As a Buckeye surgeon myself (I grew up in Athens OH), I felt I should respond. I don't actually disagree that the story of what causes overutilization is multifactorial, complicated, and bound to vary from community to community. McAllen's has a strong revenue-driven component. Besides payment incentives, habit and fragmentation of care play a role in almost every community, as well. I agree the malpractice system is a mess too and have written and researched at length on this (although it is a much smaller factor -- nowhere with caps or other restrictions have seen lower cost growth).

But I don't think we in medicine acknowledge the revenue-driven component nearly as much as we should. This is a powerful factor. It reinforces leadership that treats medicine as a business. It also discourages leadership to organize care with greater collaboration and time for patients to produce less overtreatment and undertreatment when such work reduces revenues. Reform needs to reward and protect communities that nonetheless achieve success with lower cost and high quality. I gave a lecture recently at greater length on the value of studying and emulating communities that do this differently: http://www.newyorker.com/online/blogs/newsdesk/2009/06/atul-gawande-university-of-chicago-medical-school-commencement-address.html. I don't think we disagree on the fundamentals here.

Atul

Anonymous said...

Buckeye,

How much pressure to over treat do you feel is facility driven?

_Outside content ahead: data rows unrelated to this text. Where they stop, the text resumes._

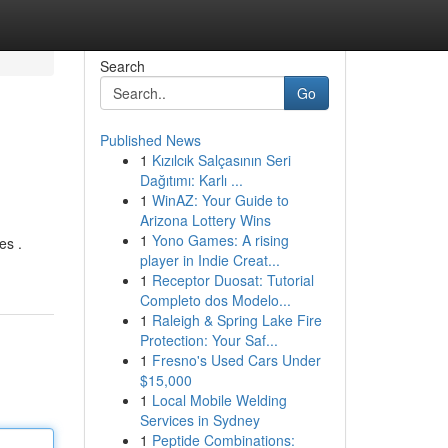
Search
Go
Published News
1
Kızılcık Salçasının Seri
Dağıtımı: Karlı ...
1
WinAZ: Your Guide to
Arizona Lottery Wins
1
Yono Games: A rising
es .
player in Indie Creat...
1
Receptor Duosat: Tutorial
Completo dos Modelo...
1
Raleigh & Spring Lake Fire
Protection: Your Saf...
1
Fresno's Used Cars Under
$15,000
1
Local Mobile Welding
Services in Sydney
1
Peptide Combinations:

A facility becoming a "_________________ center of excellence" (insert cardiac, ortho, onc, etc.) heavily marketing prospective patients to believe that hi-tech diagnostic/intervention is always best. While in many instances the patient will benefit, these decisions to expand are heavily revenue driven as you all know. How much facility-based pressure is there for MDs to utilize the more pricey route? How do you think the changes to come will impact facilities?

-SCNS

Jeffrey Parks MD FACS said...

Atul-
Thanks for stopping by. As a practicing surgeon, there's no doubt in my mind that your enduring stance on health care reform is far more nuanced than to attribute the problem to one issue (physician financial incentives).

I guess I've felt the need to rant about this for the past 2 weeks because of the way I perceive the article has been received by the national media/blogosphere/policy wonks. The purpose of the article, as I understand it, was to highlight the heretofore unacknowledged role physicians play in driving up costs. I'm with you there. In my dissent posts I acknowledge that those MRI's and unnecessary cardiology consults don't happen unless a doctor orders them. But my point is that those overutilizers aren't always driven by revenue considerations. In fact, the things that lead to overutilization (laziness/neglect/fear of not doing enough) are far more nefarious than simple greed. We aren't doing a good enough job, no doubt, but attributing everything to greed misses a more important point; we have to be better doctors. In your commencement address you speak of fighting "for the soul of American medicine". I agree with you; fundamentally we see things similarly.

I just got riled up seeing the national media seize upon your piece, not as a focused spotlight illuminating an aspect of the healthcare problem seldom referred to, but as a sole diagnosis and prescription for the entire cost crisis.

Anyway, thanks for the response.

Anonymous said...

As an endocrine surgeon at the BWH, Dr. Gawande and his colleagues perform hundreds of thyroidectomies and parathyroidectomies yearly. Why don't you ask him why those aren't perfromed at the affiliated BWH-Faukner Community Hospital 5 minutes away for a fraction of the cost. Hippocracy is unflattering.